Brain swelling from blows of "significant" force to the right side of the head ended the life of a 25-year-old Carson City man, but none of those blows likely came from the defendant's weapon, a forensic pathologist testified Tuesday.

Prosecuters say Sammy Resendiz was beaten with bats, chains and metal pipes by a group of people in the Round House Motel on North Carson Street on Aug., 24, 1998. He died later after his family removed him from life support, said Dr. Katherine Raven in the trial of Rocky Boice Jr., whose attorney said Boice struck Resendiz with a broom handle.

"I doubt a broom handle caused those injuries to the skull," Raven said.

"There was a massive hemorrhage inside the scalp on the right side. He had massive fractures to the right side of the skull -- large complex fractures -- that extended to the base of his skull," said Raven, who performed the autopsy on Resendiz. "It's like a balloon. When you blow up a balloon too much it bursts, but the skull can't burst and it forces the brain into the spine. That's what kills people."

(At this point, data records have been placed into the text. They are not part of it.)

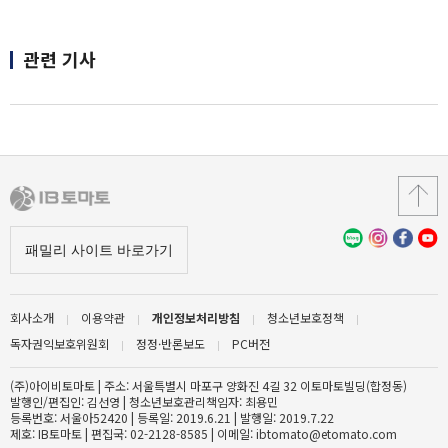
관련 기사
회사소개
이용약관
개인정보처리방침
청소년보호정책
독자권익보호위원회
정정·반론보도
PC버전
(주)아이비토마토 | 주소: 서울특별시 마포구 양화진 4길 32 이토마토빌딩(합정동)
발행인/편집인: 김선영 | 청소년보호관리책임자: 최용민
등록번호: 서울아52420 | 등록일: 2019.6.21 | 발행일: 2019.7.22
제호: IB토마토 | 편집국: 02-2128-8585 | 이메일: ibtomato@etomato.com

Boice, 23, one of 10 defendants charged in the death of Resendiz, is accused of first-degree murder, burglary, battery with the use of a deadly weapon and conspiracy to commit battery. If convicted he faces life in prison.

Raven agreed with defense attorneys that any of the injuries could be consistent with an aluminum baseball bat.

Boice attorney Lawrence Lichter asked Raven if someone facing Resendiz would have to be left-handed to cause injury to the right side of his face with a baseball bat.

Raven said the person holding the bat could either be left handed, swinging the bat in their right hand with a tennis backhand, or Resendiz could have been lying on the bed.

"You can't get much force with a backhand though," Lichter said.

"Ask a tennis player," Raven said. "They'll tell you a backhand is pretty powerful."

The only marks on the left side of Resendiz's body were some minor bruising and a deeply bruised left hand, which Raven said was consistent with defensive wounds.

In addition to the skull fractures, a small bone in Resendiz's throat was fractured. The tip of his thumb was broken and his right forearm was so shattered that it would bend in the middle.

District Attorney Noel Waters contends Resendiz was asleep in the room when Boice and the others came in and started beating him.

"Could he have been lying on the bed with his arms up?" Waters asked Raven.

"Yes. If the right side of his head was exposed," she said.

Also Tuesday, a woman who lived behind the motel testified she heard a group of people she assumed were Native American by the way they walked, rallying to "go get them."

Boice said he and the others had gone to the motel to defend the honor of his cousin, Jessica Evans, who told them a gang member had beaten her earlier in the evening.

Waters claimed the group went there armed with clubs with the intention of harming someone in the room. But it was "a case of misplaced vengeance," he said, because Resendiz had not been involved in the earlier incident.

Testimony in the case resumes today.